TASK STATEMENT: Please write out, word for word, the part of the reply about Kazakh full-text search that runs from "I did look into" up to and including "on real text.".

SELECTED EXCERPT:
——————

Re: pg_kazsearch: Full-text search extension for Kazakh language

From: Darkhan <darkhanahmetov2005(at)gmail(dot)com>
To: Adrien Nayrat <adrien(dot)nayrat(at)anayrat(dot)info>
Cc: pgsql-general(at)lists(dot)postgresql(dot)org
Subject: Re: pg_kazsearch: Full-text search extension for Kazakh language
Date: 2026-04-08 14:55:26
Message-ID: CAOW9cErZJAZQT+5icb8KpDdPPwxLv0q5TEKBV8pzv4pgPmwQQA@mail.gmail.com
Views: Whole Thread | Raw Message | Download mbox | Resend email
Thread:
Lists: pgsql-general

Thanks for the suggestion!

I did look into Snowball early on. There is actually a Turkish stemmer in
Snowball already and Turkish is structurally very similar to Kazakh (both
agglutinative Turkic languages). But honestly the Turkish one is pretty
lobotomized, it only handles nominal suffixes and doesn’t account for verb
morphology at all. The author even mentions this in the comments. So it
kind of works for basic noun cases but falls apart on real text.

The reason I went with a standalone extension is that Kazakh has suffix
chains where vowel harmony interacts with each layer and you need
context-aware decisions, not just stripping patterns from the end of the
word. My stemmer uses a penalty-scored BFS over possible suffix
decompositions instead of the linear step-by-step stripping that Snowball
does. With 5-6 suffixes stacked on one word you really need to evaluate
multiple decomposition paths to find the best one.

——————

DATA BLOCK:
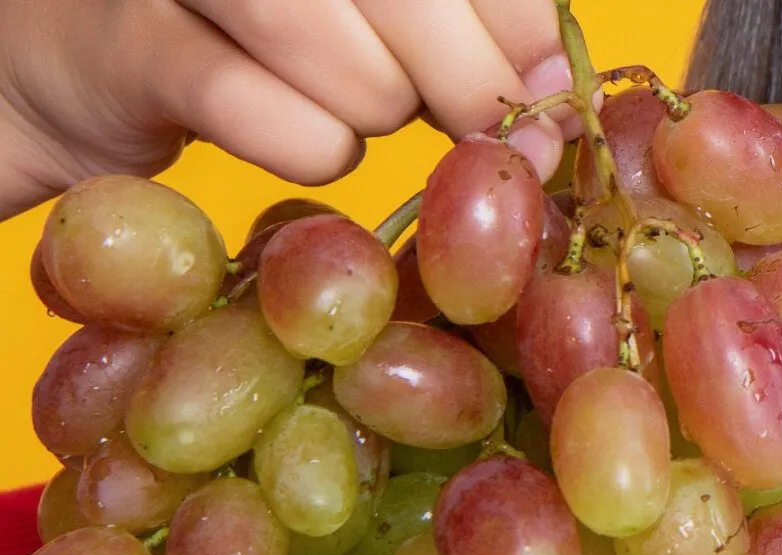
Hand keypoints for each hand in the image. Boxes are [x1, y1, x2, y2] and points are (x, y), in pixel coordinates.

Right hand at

——————

ANSWER SPACE:
I did look into Snowball early on. There is actually a Turkish stemmer in
Snowball already and Turkish is structurally very similar to Kazakh (both
agglutinative Turkic languages). But honestly the Turkish one is pretty
lobotomized, it only handles nominal suffixes and doesn’t account for verb
morphology at all. The author even mentions this in the comments. So it
kind of works for basic noun cases but falls apart on real text.